I might love someone who was forgetful, never near a bank and who didn't want online banking. I couldn't love someone who recognised that in themselves and didn't go to a bank ONCE to set up a standing order.
He is stealing your money.
Nothing else lovely that he does, is enough to mitigate that. Sad

GlitteryFluff · 06/05/2017 21:39

I'd demand to see bank statements. If he refuses I'd tell him to stay with his mum until he will.

QuiteLikely5 · 06/05/2017 21:39

Do you get birthday pressies? Do he offer to pay for meals/drinks when you're out?

He sounds mean and tight fisted to me. Greedy even

Who oh why did you marry him!??

highinthesky · 06/05/2017 21:40

Given that DH is genuinely so "forgetful" I think you could do worse than adopt the Indian way of doings things.

The husband gives all his money to his wife for housekeeping, and in return she lets him have some pocket money.

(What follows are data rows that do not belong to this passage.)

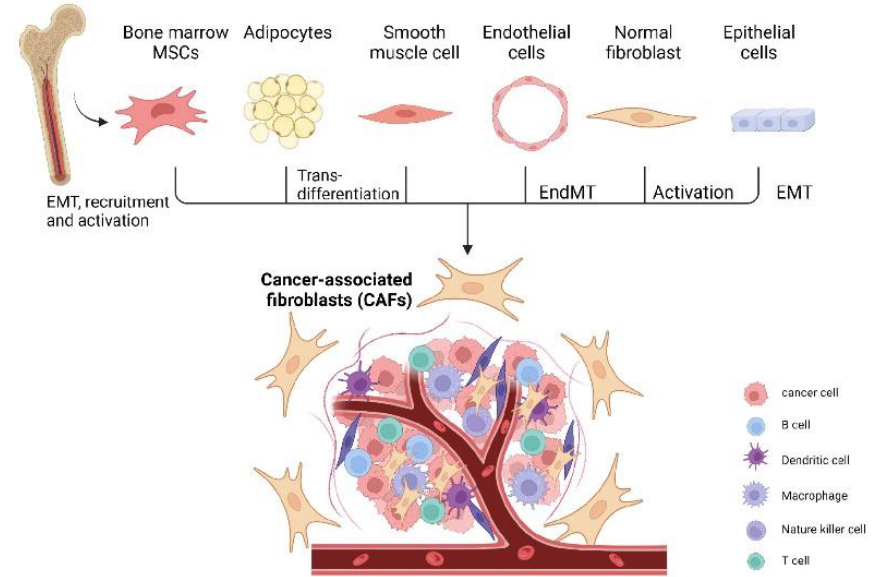
Figure 1. Origins of ovarian cancer-associated fibroblasts. CAFs are important components in the tumor microenvironment and may potentially derive from several cellular sources, including normal fibroblasts (which can convert into CAFs via activation), epithelial cells (through EMT), smooth muscle cells (through trans-differentiation), adipocytes (through trans-differentiation), endothelial cells (EndMT), and bone marrow MSCs (through EMT, recruitment, and activation), among other cells. Image created with BioRender.com (accessed on 19 April 2022). CAFs: cancer-associated fibroblasts; EMT: epithelial-to-mesenchymal transition; EndMT: endothelial-to-mesenchymal transition; MSCs: mesenchymal stem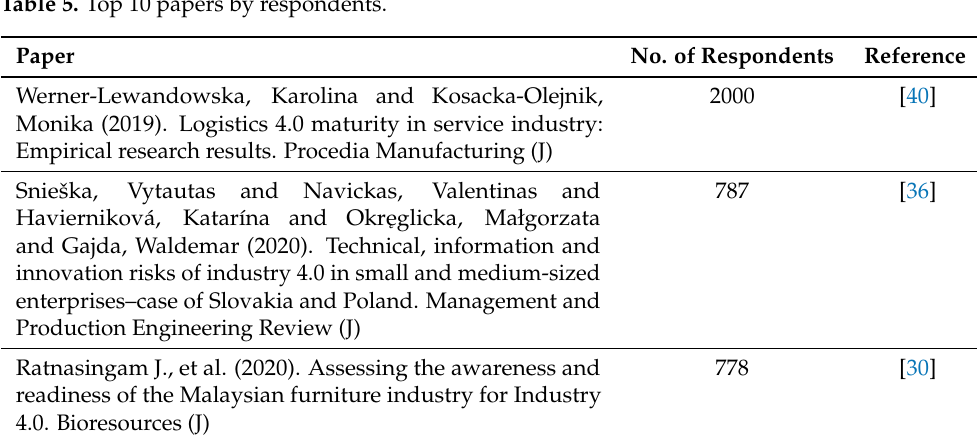
Table 5. Top 10 papers by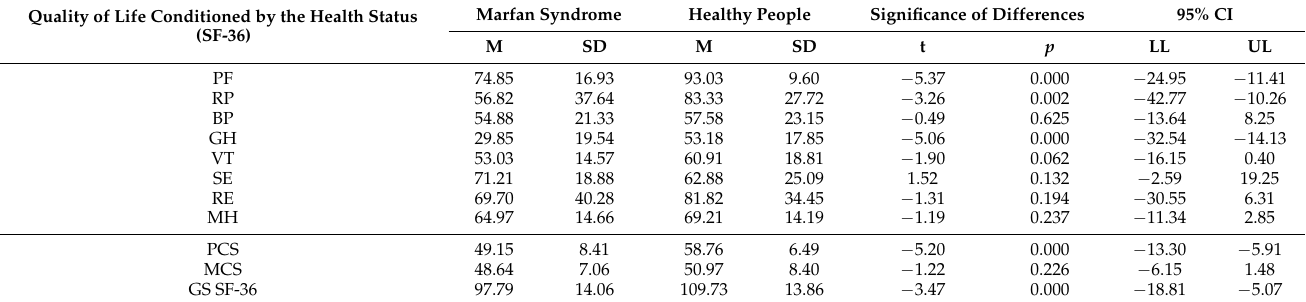
Table 4. The significance of the differences between a group with Marfan syndrome and a group of healthy people in the scope of the quality of life conditioned by the health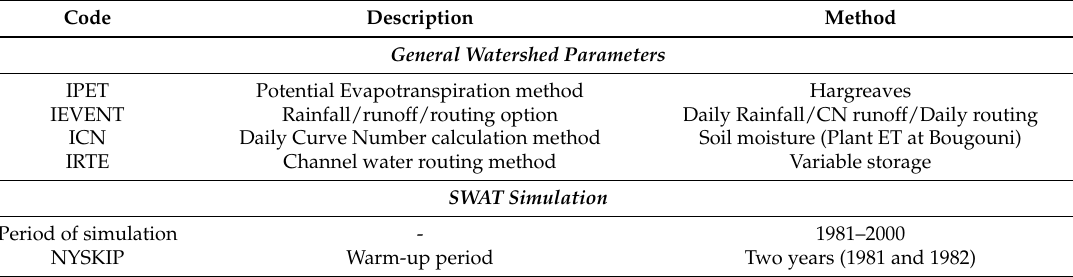
Table 2. Input methods for SWAT model simulation on the Bani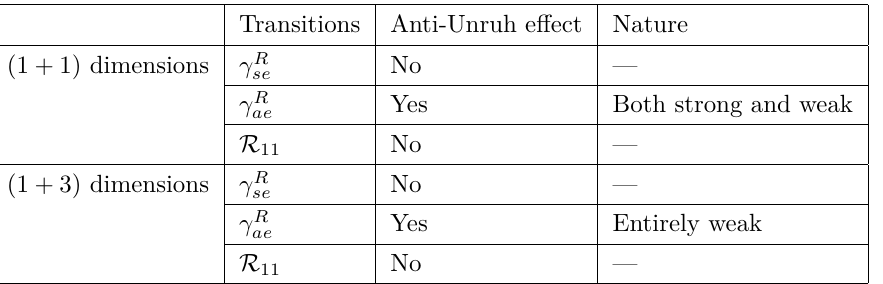
Table 2 . The case with the Rindler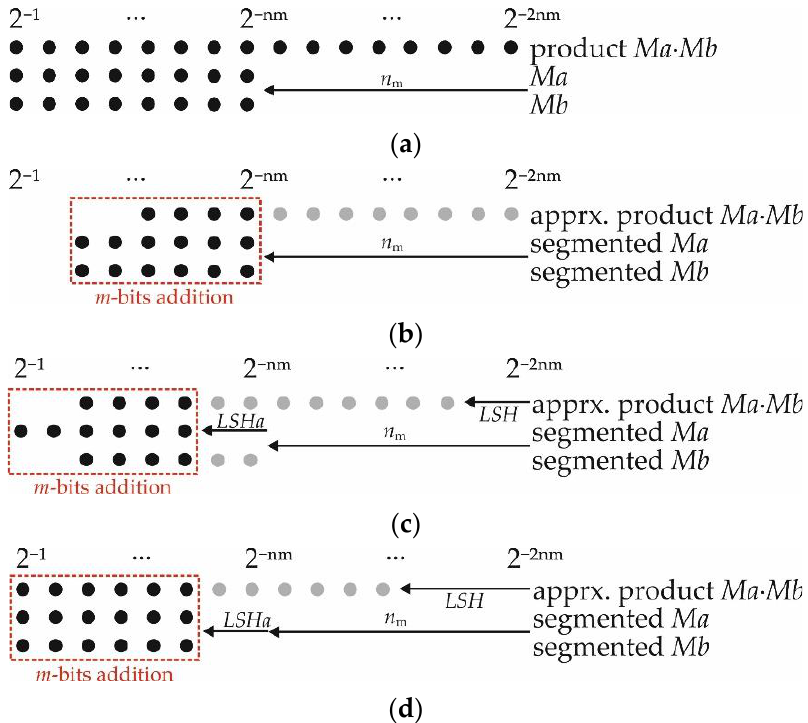
Figure 6. Signals alignment for the mantissa product in ( a ) the exact case, and the approximate static segmented cases with ( b ) α Ma = 0 , α Mb = 0, ( c ) α Ma = 1 , α Mb = 0, and ( d ) α Ma = 1 , α Mb = 1. In this example, we consider n m = 8 bits and m = 6 bit.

As long as you don't accidentally "forget" Wink

ChickenBhuna · 06/05/2017 21:40

I'm sorry OP.

I was married to a person that was shit with money and it only got worse as the years went by. We're divorced and I'm still paying off joint debts.

Ellisandra · 06/05/2017 21:43

There's "shit with money".
And there's "refuses to set up a standing order".
Confused

He's a thief, it's that simple.

BifsWif · 06/05/2017 21:43

And what if he doesn't start paying you back?

Where is your line on this OP?

Justmadeperfectflapjacks · 06/05/2017 21:47

Please don't have any kids with this man until he is open with his finances.

He is hiding something from you. .
You need to find out what exactly..

Lucked · 06/05/2017 21:48

Can you organise/insist he takes over paying the bills and then you owe him and you can set up a standing order. Also you need to start a spreadsheet with how much he owes you and what he has paid or he will try and pull the wool over your eyes.

I also want to reassure you that you are normal and his behaviour is shady.

NoSquirrels · 06/05/2017 21:48

Ask him to show you his bank account statements for the last 3 months.

Tell him you need to understand if there is a problem.

Tell him that if he will not, he clearly has something to hide - and that marriages are built on trust.

Mean it.

Tell hme m that if the standing order is not set up by next Friday (with proof of paperwork) that you will consider it a fundamental act of disrespect.

Tell him the standing order needs to be for £160 per week PLUS arrears (you decide amount -£40?)

Mean it.

fruitlovingmonkey · 06/05/2017 21:50

He sounds really tight. Not a good quality in a husband. Having children puts you in a position of insecurity, thanks to your female biology. If you are to make yourself vulnerable in that way, you need a partner you can trust and rely on.
Demand to see his previous statements and give him a deadline to pay you back and set up a direct debit.